Friday, July 12, 2013

Details

I am trying to remember details.

Like the smell of Fiesole with its tress, clean air and wildlife. Or the feel of walking through its cemetery on Saturday, and feeling haunted by it being so different than cemeteries I had ever been to. Being moved by the ancient Etruscan amphitheatre and the fact that those people settled this area 2500 years ago. 

I think of the emotion I feel when I walk such ancient tracks of lands, streets and their trillions of people's feet that have touched them. I am amazed that cultures thrived on steep hills and rocky lands so long ago, without trains, cars, bikes but instead animal and human power. I think about what these people ate, and wore, how they loved, married, slept, breathed, talked, hugged, kissed, cried. I think they were so much like me that if I fell into their world we could get along just fine. I think that there is plenty to show us that people are mostly good.

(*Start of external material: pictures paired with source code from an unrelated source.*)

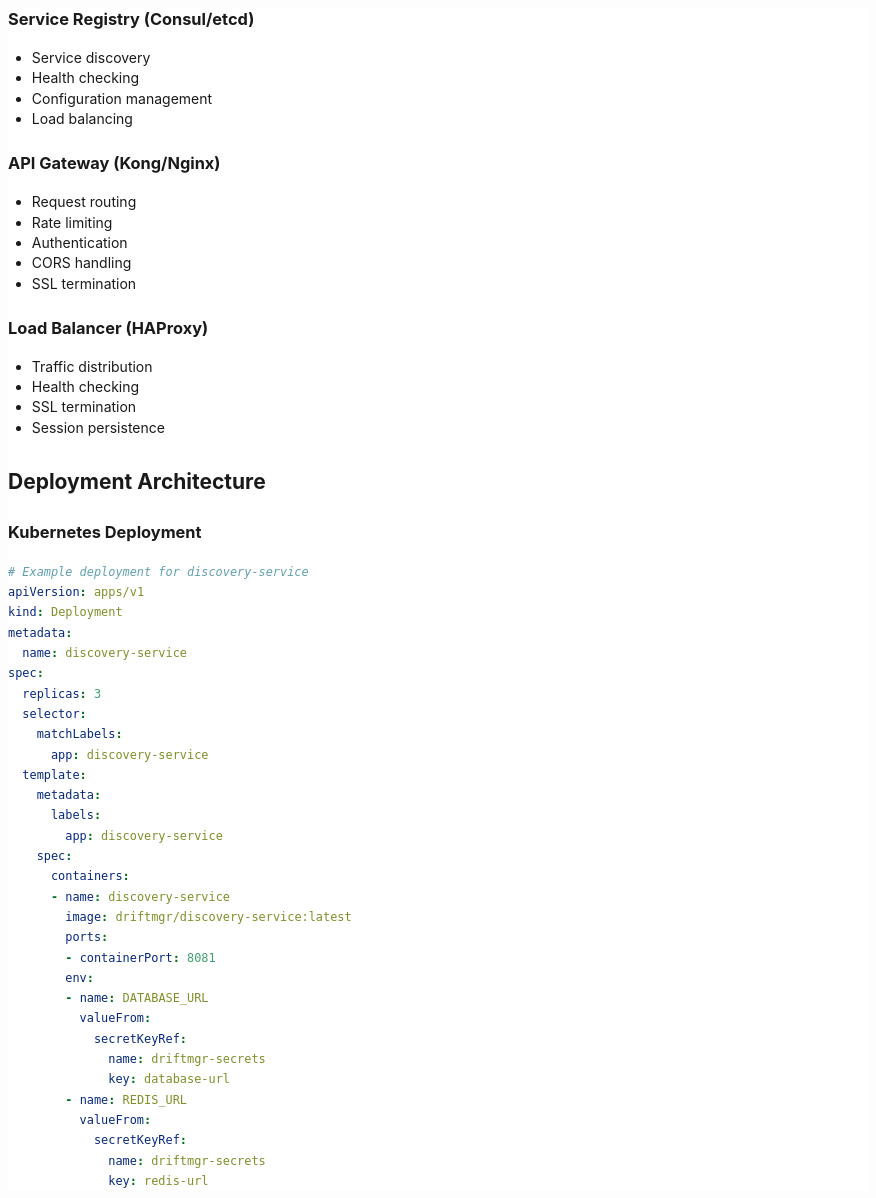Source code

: ### Service Registry (Consul/etcd)
- Service discovery
- Health checking
- Configuration management
- Load balancing

### API Gateway (Kong/Nginx)
- Request routing
- Rate limiting
- Authentication
- CORS handling
- SSL termination

### Load Balancer (HAProxy)
- Traffic distribution
- Health checking
- SSL termination
- Session persistence

## Deployment Architecture

### Kubernetes Deployment
```yaml
# Example deployment for discovery-service
apiVersion: apps/v1
kind: Deployment
metadata:
  name: discovery-service
spec:
  replicas: 3
  selector:
    matchLabels:
      app: discovery-service
  template:
    metadata:
      labels:
        app: discovery-service
    spec:
      containers:
      - name: discovery-service
        image: driftmgr/discovery-service:latest
        ports:
        - containerPort: 8081
        env:
        - name: DATABASE_URL
          valueFrom:
            secretKeyRef:
              name: driftmgr-secrets
              key: database-url
        - name: REDIS_URL
          valueFrom:
            secretKeyRef:
              name: driftmgr-secrets
              key: redis-url
```

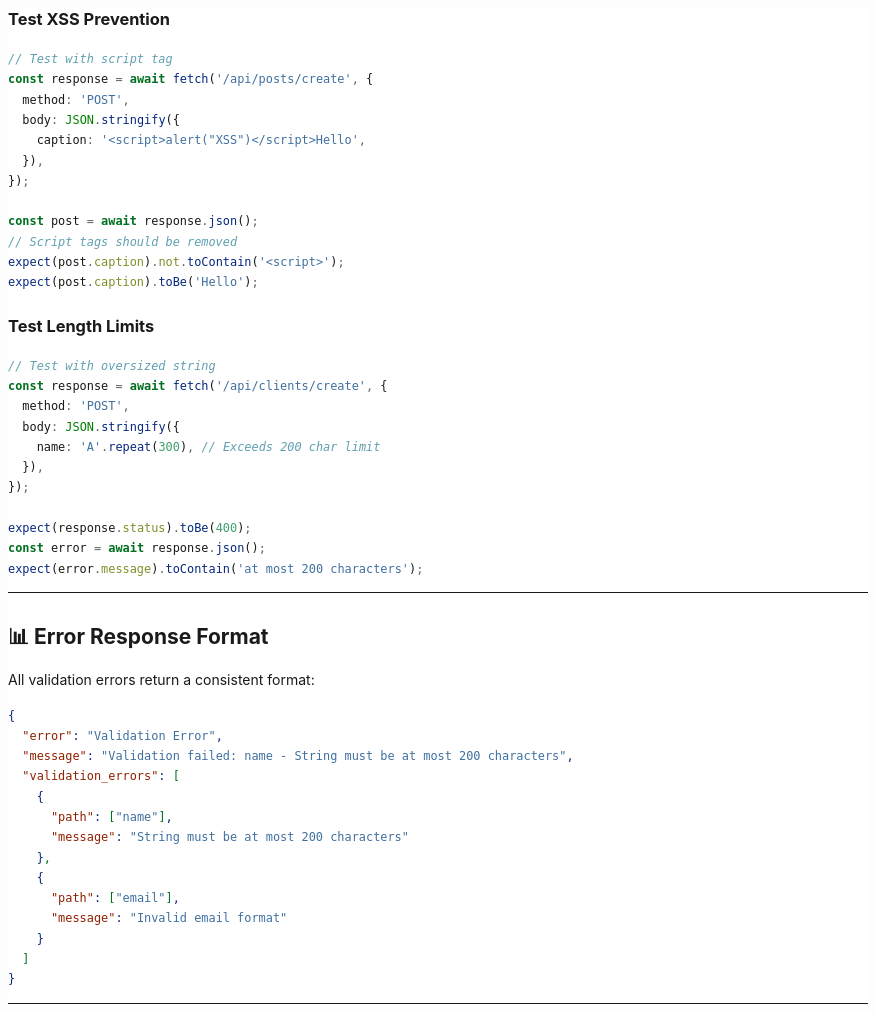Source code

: ### Test XSS Prevention
```typescript
// Test with script tag
const response = await fetch('/api/posts/create', {
  method: 'POST',
  body: JSON.stringify({
    caption: '<script>alert("XSS")</script>Hello',
  }),
});

const post = await response.json();
// Script tags should be removed
expect(post.caption).not.toContain('<script>');
expect(post.caption).toBe('Hello');
```

### Test Length Limits
```typescript
// Test with oversized string
const response = await fetch('/api/clients/create', {
  method: 'POST',
  body: JSON.stringify({
    name: 'A'.repeat(300), // Exceeds 200 char limit
  }),
});

expect(response.status).toBe(400);
const error = await response.json();
expect(error.message).toContain('at most 200 characters');
```

---

## 📊 Error Response Format

All validation errors return a consistent format:

```json
{
  "error": "Validation Error",
  "message": "Validation failed: name - String must be at most 200 characters",
  "validation_errors": [
    {
      "path": ["name"],
      "message": "String must be at most 200 characters"
    },
    {
      "path": ["email"],
      "message": "Invalid email format"
    }
  ]
}
```

---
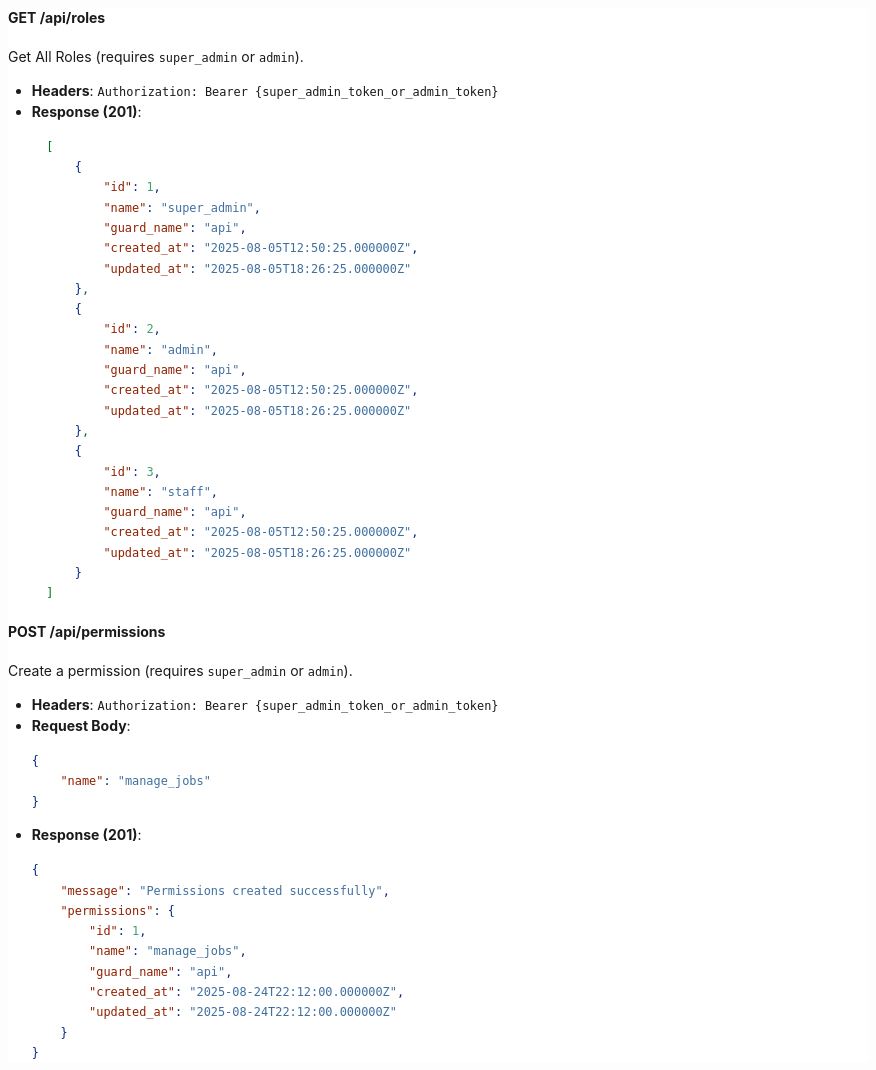 #### GET /api/roles
Get All Roles (requires `super_admin` or `admin`).
- **Headers**: `Authorization: Bearer {super_admin_token_or_admin_token}`
- **Response (201)**:
  ```json
    [
        {
            "id": 1,
            "name": "super_admin",
            "guard_name": "api",
            "created_at": "2025-08-05T12:50:25.000000Z",
            "updated_at": "2025-08-05T18:26:25.000000Z"
        },
        {
            "id": 2,
            "name": "admin",
            "guard_name": "api",
            "created_at": "2025-08-05T12:50:25.000000Z",
            "updated_at": "2025-08-05T18:26:25.000000Z"
        },
        {
            "id": 3,
            "name": "staff",
            "guard_name": "api",
            "created_at": "2025-08-05T12:50:25.000000Z",
            "updated_at": "2025-08-05T18:26:25.000000Z"
        }
    ]
  ```

#### POST /api/permissions
Create a permission (requires `super_admin` or `admin`).
- **Headers**: `Authorization: Bearer {super_admin_token_or_admin_token}`
- **Request Body**:
  ```json
  {
      "name": "manage_jobs"
  }
  ```
- **Response (201)**:
  ```json
  {
      "message": "Permissions created successfully",
      "permissions": {
          "id": 1,
          "name": "manage_jobs",
          "guard_name": "api",
          "created_at": "2025-08-24T22:12:00.000000Z",
          "updated_at": "2025-08-24T22:12:00.000000Z"
      }
  }
  ```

I reflect on the taste of wines I tried yesterday in tuscany, and how unique they all were, the flavor, the way they melted down the throat, the smell and our host how he spoke, and presented himself. How he, being a retired veterinarian, teared up when he mentioned losing his truffle hunting dog a few days previous to cancer. How I then teared up thinking about losing dogs through my life and how it always makes you cry.

I remember how things connect in my mind, a smell, a feel of the air, a word, a way the sun glows. Yesterday we stood in a medieval town, much unchanged over the centuries, Monteriggioni. From somewhere a smell of campfire mixed delicately with the humid tuscan sky, the late afternoon sun made the stone glow with the rolling hills. Reminding me of summers camping, reenacting, in Wyoming on the family ranch. Those sun-baked sand stone castles of rural Wyoming and how for some reason they hit me in Tuscany with a fondness, a memory, a longing for something. 

The little things hit home, how a hill or road is angled to remind you of a drive you took in the Black Hills. 

Maybe someone's face will look slightly like a lost friend, or a relative.

Half a planet away and things will send you back home.